Não é o caso de Vladimir Herzog. Convocado, o jornalista compareceu ao II Exército para prestar depoimento. Horas depois, estava morto. O corpo dele foi entregue à família para o enterro, mas na certidão de óbito foi registrado o que foi dito na nota do II Exército.
Foram necessários 36 anos, 10 meses e 30 dias para que o Estado brasileiro conseguisse emitir através do Judiciário a ordem de que a mentira seja removida dos documentos oficiais. Nesse tempo, já houve sete mudanças na Presidência da República. O último general saiu do Palácio há 27 anos, seis meses e 11 dias. E só agora a versão dos torturadores está sendo varrida da história.
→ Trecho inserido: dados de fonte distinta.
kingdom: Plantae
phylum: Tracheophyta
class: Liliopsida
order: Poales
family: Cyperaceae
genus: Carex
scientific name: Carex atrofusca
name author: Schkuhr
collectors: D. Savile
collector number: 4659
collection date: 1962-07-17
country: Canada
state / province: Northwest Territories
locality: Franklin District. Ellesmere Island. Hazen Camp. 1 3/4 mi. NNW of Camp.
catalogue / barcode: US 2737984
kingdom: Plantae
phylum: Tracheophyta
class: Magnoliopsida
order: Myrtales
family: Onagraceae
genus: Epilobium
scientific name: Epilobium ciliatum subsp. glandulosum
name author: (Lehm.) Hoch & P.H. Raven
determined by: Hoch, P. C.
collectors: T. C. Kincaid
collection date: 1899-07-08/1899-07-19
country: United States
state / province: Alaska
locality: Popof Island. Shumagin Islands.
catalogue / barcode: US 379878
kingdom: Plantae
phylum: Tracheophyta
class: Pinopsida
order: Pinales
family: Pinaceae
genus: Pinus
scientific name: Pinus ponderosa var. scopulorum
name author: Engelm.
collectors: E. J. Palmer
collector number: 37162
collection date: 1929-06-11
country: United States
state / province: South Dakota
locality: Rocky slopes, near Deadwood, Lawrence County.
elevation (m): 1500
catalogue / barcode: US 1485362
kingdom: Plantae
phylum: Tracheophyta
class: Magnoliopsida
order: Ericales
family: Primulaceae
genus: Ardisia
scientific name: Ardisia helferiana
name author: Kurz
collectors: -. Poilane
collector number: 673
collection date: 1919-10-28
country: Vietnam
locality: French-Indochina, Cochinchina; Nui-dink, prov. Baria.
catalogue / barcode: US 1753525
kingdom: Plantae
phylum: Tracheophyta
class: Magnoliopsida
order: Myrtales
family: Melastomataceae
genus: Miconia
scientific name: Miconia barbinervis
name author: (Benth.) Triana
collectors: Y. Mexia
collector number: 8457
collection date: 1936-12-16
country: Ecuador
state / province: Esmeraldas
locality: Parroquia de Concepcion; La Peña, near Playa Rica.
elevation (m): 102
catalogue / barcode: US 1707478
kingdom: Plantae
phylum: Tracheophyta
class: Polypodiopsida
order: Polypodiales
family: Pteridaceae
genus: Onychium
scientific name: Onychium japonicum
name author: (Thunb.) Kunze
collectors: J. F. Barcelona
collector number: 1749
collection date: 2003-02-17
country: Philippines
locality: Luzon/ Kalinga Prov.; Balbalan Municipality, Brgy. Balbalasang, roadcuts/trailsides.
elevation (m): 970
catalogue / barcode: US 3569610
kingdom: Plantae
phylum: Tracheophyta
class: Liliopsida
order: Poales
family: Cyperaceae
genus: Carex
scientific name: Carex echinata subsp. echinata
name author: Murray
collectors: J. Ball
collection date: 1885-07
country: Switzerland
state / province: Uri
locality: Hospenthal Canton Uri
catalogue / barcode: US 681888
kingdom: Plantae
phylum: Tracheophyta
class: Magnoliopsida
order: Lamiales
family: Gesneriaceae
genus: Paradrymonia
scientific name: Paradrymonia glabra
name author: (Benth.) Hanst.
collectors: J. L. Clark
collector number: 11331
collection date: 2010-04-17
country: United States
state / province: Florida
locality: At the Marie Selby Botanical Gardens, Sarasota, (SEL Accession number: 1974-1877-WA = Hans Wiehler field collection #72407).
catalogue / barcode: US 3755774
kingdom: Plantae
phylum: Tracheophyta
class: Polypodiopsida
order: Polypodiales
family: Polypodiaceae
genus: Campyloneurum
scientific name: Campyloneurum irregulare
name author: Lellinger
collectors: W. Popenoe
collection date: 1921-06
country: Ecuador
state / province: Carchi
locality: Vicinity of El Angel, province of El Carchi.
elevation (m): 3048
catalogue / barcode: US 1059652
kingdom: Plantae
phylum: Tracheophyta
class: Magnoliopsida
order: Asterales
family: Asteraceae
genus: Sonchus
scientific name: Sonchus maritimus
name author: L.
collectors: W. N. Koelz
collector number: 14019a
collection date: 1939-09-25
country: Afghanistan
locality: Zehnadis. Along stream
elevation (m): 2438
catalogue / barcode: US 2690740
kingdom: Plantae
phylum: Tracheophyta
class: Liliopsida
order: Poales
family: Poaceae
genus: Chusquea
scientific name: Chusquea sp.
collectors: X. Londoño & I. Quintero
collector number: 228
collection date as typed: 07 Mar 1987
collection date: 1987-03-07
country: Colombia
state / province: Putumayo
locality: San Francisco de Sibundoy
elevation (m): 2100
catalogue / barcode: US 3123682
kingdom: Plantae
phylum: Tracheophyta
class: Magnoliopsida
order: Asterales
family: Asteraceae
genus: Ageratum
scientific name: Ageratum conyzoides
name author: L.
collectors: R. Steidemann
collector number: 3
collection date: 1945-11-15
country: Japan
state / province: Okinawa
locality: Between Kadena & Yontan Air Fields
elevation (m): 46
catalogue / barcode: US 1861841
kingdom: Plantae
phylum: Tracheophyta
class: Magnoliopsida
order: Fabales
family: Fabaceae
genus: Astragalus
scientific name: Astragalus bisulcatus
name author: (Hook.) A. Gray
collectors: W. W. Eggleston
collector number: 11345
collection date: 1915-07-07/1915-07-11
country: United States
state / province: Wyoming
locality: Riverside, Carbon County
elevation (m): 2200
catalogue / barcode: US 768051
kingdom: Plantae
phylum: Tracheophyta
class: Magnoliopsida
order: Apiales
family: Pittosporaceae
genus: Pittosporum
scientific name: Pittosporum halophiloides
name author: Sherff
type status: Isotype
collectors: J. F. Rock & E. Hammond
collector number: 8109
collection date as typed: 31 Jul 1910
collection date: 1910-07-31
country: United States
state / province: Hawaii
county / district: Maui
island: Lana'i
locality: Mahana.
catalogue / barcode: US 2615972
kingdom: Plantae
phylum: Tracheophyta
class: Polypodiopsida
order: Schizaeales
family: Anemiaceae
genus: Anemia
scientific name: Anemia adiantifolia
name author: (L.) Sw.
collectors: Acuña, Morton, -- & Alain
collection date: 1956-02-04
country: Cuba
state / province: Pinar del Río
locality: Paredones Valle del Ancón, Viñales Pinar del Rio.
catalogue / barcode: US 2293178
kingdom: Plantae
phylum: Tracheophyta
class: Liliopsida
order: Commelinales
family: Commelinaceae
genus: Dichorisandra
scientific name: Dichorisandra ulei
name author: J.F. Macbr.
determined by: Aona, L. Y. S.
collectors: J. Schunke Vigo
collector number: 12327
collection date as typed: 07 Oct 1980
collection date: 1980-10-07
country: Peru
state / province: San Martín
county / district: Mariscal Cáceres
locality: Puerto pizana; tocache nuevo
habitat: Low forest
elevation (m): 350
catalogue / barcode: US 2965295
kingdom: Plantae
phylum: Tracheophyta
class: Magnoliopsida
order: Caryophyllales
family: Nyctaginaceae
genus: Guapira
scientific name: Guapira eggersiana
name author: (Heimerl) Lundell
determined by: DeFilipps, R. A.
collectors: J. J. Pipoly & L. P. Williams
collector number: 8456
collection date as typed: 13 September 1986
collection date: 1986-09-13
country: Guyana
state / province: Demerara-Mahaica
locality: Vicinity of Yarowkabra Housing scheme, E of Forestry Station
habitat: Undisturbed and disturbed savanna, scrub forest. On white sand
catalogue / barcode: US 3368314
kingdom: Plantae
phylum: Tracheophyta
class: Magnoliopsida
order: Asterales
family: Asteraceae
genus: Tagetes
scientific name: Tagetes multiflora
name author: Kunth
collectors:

Mesmo para um país que tem dificuldade de olhar seu passado, entendê-lo, aprender com ele para pavimentar o futuro, essa espera foi longa demais. O que constrangeu o poder civil e democrático por tanto tempo? Inexplicável.
Recentemente, a Justiça Federal de Marabá, no Pará, aceitou a denúncia contra o coronel Lício Maciel, no caso da morte de Divino Ferreira de Souza. A juíza Nair Pimenta de Castro abriu ação contra ele por ter assumido esse e outros crimes na fase final da luta contra a guerrilha, quando, segundo o MPF, houve a "adoção sistemática de medidas ilegais e violentas, promovendo-se o sequestro e a execução sumária dos militantes". A denúncia contra o major Sebastião Curió, ajuizada antes, tinha sido recusada, mas a decisão foi alterada, e ele também virou réu em mortes ocorridas na mesma época, durante a ditadura.
A Comissão da Verdade não tem atribuição judicial. Sua função é buscar as informações, tomar depoimentos, fazer sugestões ao governo de como encaminhar o problema. Mas sua existência, ainda que com depoimentos tomados de forma reservada, tem ajudado a movimentar o país na busca dos pontos perdidos dessa dolorosa história. O Ministério Público tem apresentado denúncias em todas as regiões do país para esclarecer o entendimento sobre os princípios da justiça de transição; que trata dos crimes de um período de exceção.
Tudo isso aconteceu há muito tempo. Alguns desses crimes foram cometidos quando a maioria dos brasileiros nem era nascida. É mais um motivo para que o Estado brasileiro se apresse.